Evans Daniel S
California Pacific Medical Center Research Institute, San Francisco, CA, USA.
Department of Epidemiology and Biostatistics, University of California, San Francisco, San Francisco, CA, USA.
Methods Mol Biol. 2022;2547:1-20. doi: 10.1007/978-1-0716-2573-6_1.
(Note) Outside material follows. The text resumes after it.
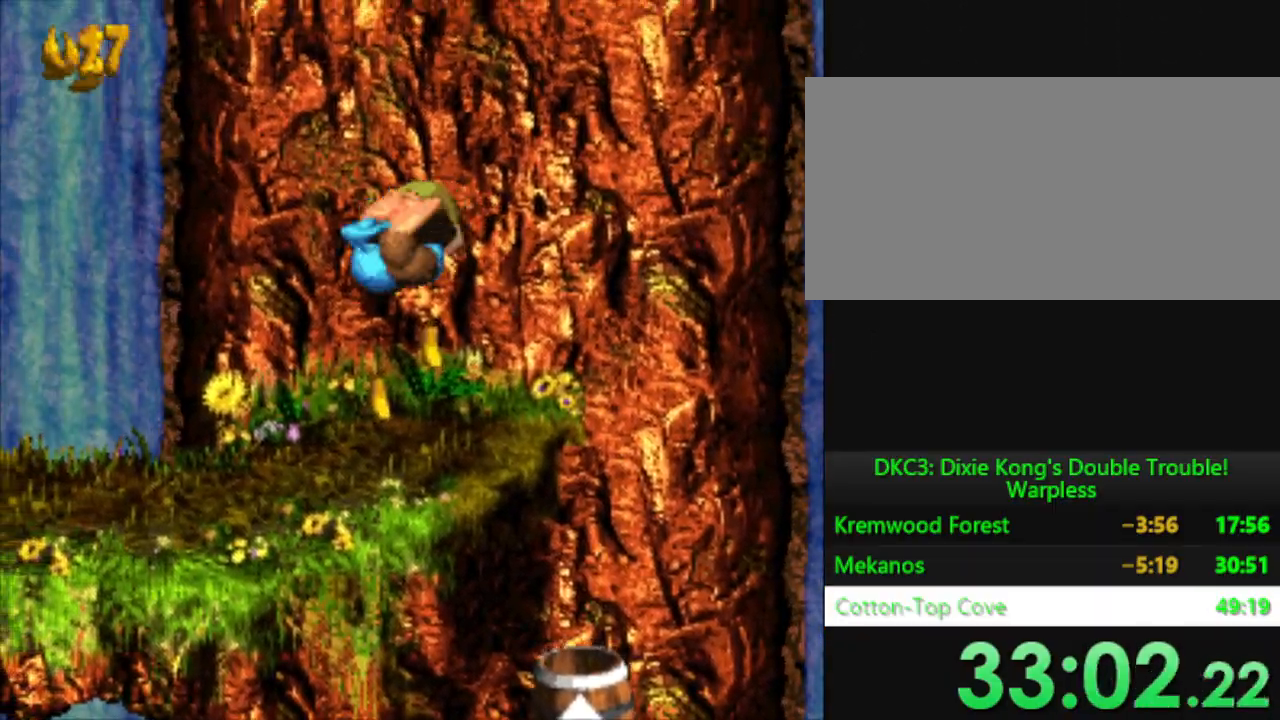
{"buttons": ["Y", "DPAD_LEFT"], "events": [[83, "DPAD_LEFT", "up"], [250, "DPAD_LEFT", "down"]]}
Making drug development more efficient by identifying promising drug targets can contribute to resource savings. Identifying promising drug targets using human genetic approaches can remove barriers related to translation. In addition, genetic information can be used to identify potentially causal relationships between a drug target and disease. Mendelian randomization (MR) is a class of approaches used to identify causal associations between pairs of genetically predicted traits using data from human genetic studies. MR can be used to prioritize candidate drug targets by predicting disease outcomes and adverse events that could result from the manipulation of a drug target. The theory behind MR is reviewed, including a discussion of MR assumptions, different MR analytical methods, tests for violations of assumptions, and MR methods that can be robust to some violations of MR assumptions. A protocol to perform two-sample MR (2SMR) with summary genome-wide association study (GWAS) results is described. An example of 2SMR examining the causal relationship between low-density lipoprotein (LDL) and coronary artery disease (CAD) is provided as an illustration of the protocol.
通过识别有前景的药物靶点来提高药物研发效率有助于节省资源。利用人类遗传学方法识别有前景的药物靶点可以消除与转化相关的障碍。此外,遗传信息可用于识别药物靶点与疾病之间潜在的因果关系。孟德尔随机化(MR)是一类利用人类遗传研究数据来识别成对遗传预测性状之间因果关联的方法。MR可通过预测药物靶点操纵可能导致的疾病结局和不良事件,来对候选药物靶点进行优先级排序。本文回顾了MR背后的理论,包括对MR假设、不同MR分析方法、假设违背检验以及对某些MR假设违背具有稳健性的MR方法的讨论。描述了一种使用全基因组关联研究(GWAS)汇总结果进行两样本MR(2SMR)的方案。作为该方案的示例,提供了一个2SMR研究低密度脂蛋白(LDL)与冠状动脉疾病(CAD)之间因果关系的例子。